-- Extract follows --
Cloud IAM Techinicaian/Engineer

Job Title: Cloud IAM Technician Google Cloud Platform
Duration of project: 3 months Location: Flexible Remote
About the Role
We are seeking a skilled Google Cloud Platform (Google Cloud Platform) and Google Workspace (GWS) technical resource, with specialized experience in managing groups within GWS, as well as applying IAM policy for groups in Google Cloud Platform. You will build and maintain these IAM group structures, support related ticket workflows, and ensure precise access control matching business needs and company policies.
Key Responsibilities:
User Access Group (UAG) Management:

• Design, create, and maintain Google Cloud Platform IAM User Access Groups for granular control over user permissions.
• Use IAM roles, conditional policies, and nested group structures to streamline personnel onboarding, role changes, and offboarding.
• Work with ServiceNow ticketing system to process UAG membership change requests, conduct approval flows, and document resolutions.

Data Access Group (DAG) Management:

• Define and manage Data Access Groups associated with data products (e.g., BigQuery datasets, Google Cloud Storage (GCS) buckets, etc.).
• Assign DAGs proper IAM roles (e.g. BigQuery Data Viewer, Cloud Storage User, etc.)
• Process tickets requesting addition/removal from DAGs, ensuring data access reflects current business requirements and compliance needs.

Ticket Handling and Operational Workflow:

• Respond to and resolve tickets related to UAG/DAG creation, access review, and IAM-related Tasks.
• Perform root-cause analysis, remediate access misconfigurations, and escalate as needed.
-- Extract concluded --
-- Information follows --
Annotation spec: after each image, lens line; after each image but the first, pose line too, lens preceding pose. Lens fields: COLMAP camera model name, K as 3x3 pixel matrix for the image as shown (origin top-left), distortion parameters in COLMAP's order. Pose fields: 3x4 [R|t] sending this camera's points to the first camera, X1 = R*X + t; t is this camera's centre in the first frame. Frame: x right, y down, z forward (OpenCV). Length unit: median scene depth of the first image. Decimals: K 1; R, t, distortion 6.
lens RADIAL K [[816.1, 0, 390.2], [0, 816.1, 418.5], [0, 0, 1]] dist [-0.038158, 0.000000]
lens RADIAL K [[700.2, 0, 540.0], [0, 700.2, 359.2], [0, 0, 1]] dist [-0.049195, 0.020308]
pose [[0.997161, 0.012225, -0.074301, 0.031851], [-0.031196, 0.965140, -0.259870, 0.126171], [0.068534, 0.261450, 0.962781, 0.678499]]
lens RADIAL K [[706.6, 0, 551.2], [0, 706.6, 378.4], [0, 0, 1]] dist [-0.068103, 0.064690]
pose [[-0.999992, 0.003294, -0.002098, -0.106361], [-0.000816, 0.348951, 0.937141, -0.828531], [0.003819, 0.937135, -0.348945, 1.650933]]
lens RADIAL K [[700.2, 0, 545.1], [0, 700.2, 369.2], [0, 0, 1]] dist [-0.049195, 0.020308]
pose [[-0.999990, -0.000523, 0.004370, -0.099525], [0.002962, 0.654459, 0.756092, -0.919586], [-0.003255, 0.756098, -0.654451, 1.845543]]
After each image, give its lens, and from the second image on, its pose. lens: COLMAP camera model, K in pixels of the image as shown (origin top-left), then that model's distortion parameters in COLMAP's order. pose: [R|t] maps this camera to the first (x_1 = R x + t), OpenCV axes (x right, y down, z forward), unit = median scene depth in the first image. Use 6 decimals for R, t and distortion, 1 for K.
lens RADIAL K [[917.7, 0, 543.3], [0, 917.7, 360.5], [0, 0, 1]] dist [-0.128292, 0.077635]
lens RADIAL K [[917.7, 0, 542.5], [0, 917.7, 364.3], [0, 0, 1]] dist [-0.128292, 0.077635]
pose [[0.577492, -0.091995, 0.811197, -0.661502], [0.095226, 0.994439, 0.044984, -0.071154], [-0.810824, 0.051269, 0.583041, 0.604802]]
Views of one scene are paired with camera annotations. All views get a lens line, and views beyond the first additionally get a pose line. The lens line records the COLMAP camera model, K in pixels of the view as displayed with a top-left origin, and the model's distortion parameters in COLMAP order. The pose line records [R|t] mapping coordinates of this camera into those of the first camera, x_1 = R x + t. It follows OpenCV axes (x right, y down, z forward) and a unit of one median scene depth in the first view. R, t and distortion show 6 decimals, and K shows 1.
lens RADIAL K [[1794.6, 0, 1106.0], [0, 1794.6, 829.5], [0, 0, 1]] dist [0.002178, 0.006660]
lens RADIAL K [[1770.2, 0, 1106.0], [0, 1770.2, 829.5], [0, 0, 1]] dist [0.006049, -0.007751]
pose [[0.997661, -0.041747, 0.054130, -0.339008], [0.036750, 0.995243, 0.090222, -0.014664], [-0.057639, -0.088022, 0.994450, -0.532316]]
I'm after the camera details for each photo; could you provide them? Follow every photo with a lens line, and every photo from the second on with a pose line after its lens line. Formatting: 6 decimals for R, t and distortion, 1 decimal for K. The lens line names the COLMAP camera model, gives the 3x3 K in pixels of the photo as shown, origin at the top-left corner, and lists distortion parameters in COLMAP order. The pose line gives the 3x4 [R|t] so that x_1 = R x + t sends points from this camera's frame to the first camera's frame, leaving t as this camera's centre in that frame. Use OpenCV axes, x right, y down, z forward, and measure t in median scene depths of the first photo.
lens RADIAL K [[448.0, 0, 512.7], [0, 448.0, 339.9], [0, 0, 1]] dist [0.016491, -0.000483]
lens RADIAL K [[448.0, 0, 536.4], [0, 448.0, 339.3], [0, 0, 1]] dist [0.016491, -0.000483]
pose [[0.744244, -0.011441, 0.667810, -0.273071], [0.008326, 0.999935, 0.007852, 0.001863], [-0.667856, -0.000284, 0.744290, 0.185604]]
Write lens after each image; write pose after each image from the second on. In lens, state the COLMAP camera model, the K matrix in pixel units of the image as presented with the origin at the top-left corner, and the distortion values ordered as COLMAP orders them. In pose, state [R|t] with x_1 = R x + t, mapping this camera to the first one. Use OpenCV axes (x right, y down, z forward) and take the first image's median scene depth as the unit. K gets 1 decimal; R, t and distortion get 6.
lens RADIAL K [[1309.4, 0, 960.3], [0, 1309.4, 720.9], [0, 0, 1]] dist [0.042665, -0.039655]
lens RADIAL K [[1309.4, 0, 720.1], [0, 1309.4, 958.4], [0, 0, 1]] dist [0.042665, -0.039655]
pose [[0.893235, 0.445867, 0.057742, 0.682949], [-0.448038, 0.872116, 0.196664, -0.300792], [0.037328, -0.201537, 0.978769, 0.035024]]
-- Information concluded --
:: What is required ::
Resume the job posting for the Cloud IAM technician role from the point where it stops. The lines have nothing to do with the job posting.

:: Result below ::
• Maintain meticulous logs of ticket resolution steps, audit evidence, and stakeholder communications.

Required Qualifications:

• 3 5+ years in cloud IAM, identity management, or cloud operations.
• Hands-on experience designing and managing Groups in GWS, as well as applying IAM policy for the groups within Google Cloud Platform.
• Practical experience creating and managing GWS Groups tied to datasets, entry groups, or tagged resources; including tag-based IAM Conditions
• Familiarity with IAM roles such as `bigquery.dataEditor` and role-based access control patterns.
• Proficiency with Service now ticketing system and documented workflows.
• Scripting or IaC skills: Python, Terraform, gcloud, or equivalent tools.

Preferred:

• Google Cloud certifications (Professional IAM, Cloud Architect, or Professional Data Engineer).
• Experience with IAM Conditions and tag-based policies for attribute-driven access control.
• Familiarity with group nesting for owner-level UAG structures.
• Experience producing dashboards or reports for access governance and audits.

Additional Skills:

• Need minimum 3 years experience in an Identity and Access Management (IAM) role with Google Cloud.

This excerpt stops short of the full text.